[Stored items]
· · · · ·
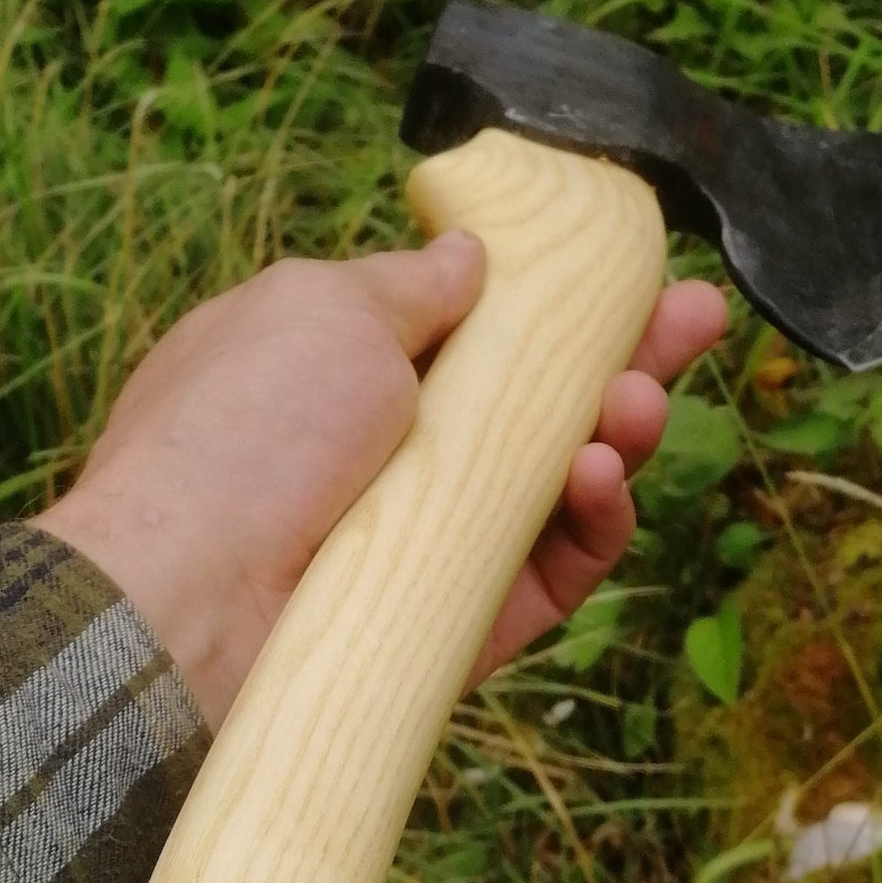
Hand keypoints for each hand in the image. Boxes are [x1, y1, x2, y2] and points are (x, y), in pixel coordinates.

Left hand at [36, 232, 726, 723]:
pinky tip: (604, 475)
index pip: (483, 330)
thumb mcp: (322, 307)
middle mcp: (396, 453)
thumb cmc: (240, 432)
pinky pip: (553, 573)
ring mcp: (430, 541)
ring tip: (639, 404)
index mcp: (353, 366)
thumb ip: (412, 284)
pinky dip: (593, 525)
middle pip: (540, 404)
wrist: (183, 595)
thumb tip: (473, 258)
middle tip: (697, 320)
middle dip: (628, 356)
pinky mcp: (460, 624)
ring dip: (619, 434)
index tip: (636, 269)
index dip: (561, 298)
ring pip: (560, 488)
· · · · ·
Work to complete:
Return every entry of the data above verbatim, with no images included.

Solution to this task:
Hand keypoints for each hand in the image. Boxes are [x1, y1, x2, y2] and points are (x, y), in pixel coordinates.

Left hand at [36, 232, 726, 723]:
pinky tip: (604, 475)
index pip: (483, 330)
thumb mcp: (322, 307)
middle mcp: (396, 453)
thumb cmc: (240, 432)
pinky pip: (553, 573)
ring mcp: (430, 541)
ring tip: (639, 404)
index mcp: (353, 366)
thumb ip: (412, 284)
pinky dip: (593, 525)
middle pip: (540, 404)
wrist: (183, 595)
thumb tip: (473, 258)
middle tip: (697, 320)
middle dip: (628, 356)
pinky mcp: (460, 624)
ring dip: (619, 434)
index tip: (636, 269)
index dip: (561, 298)
ring pip: (560, 488)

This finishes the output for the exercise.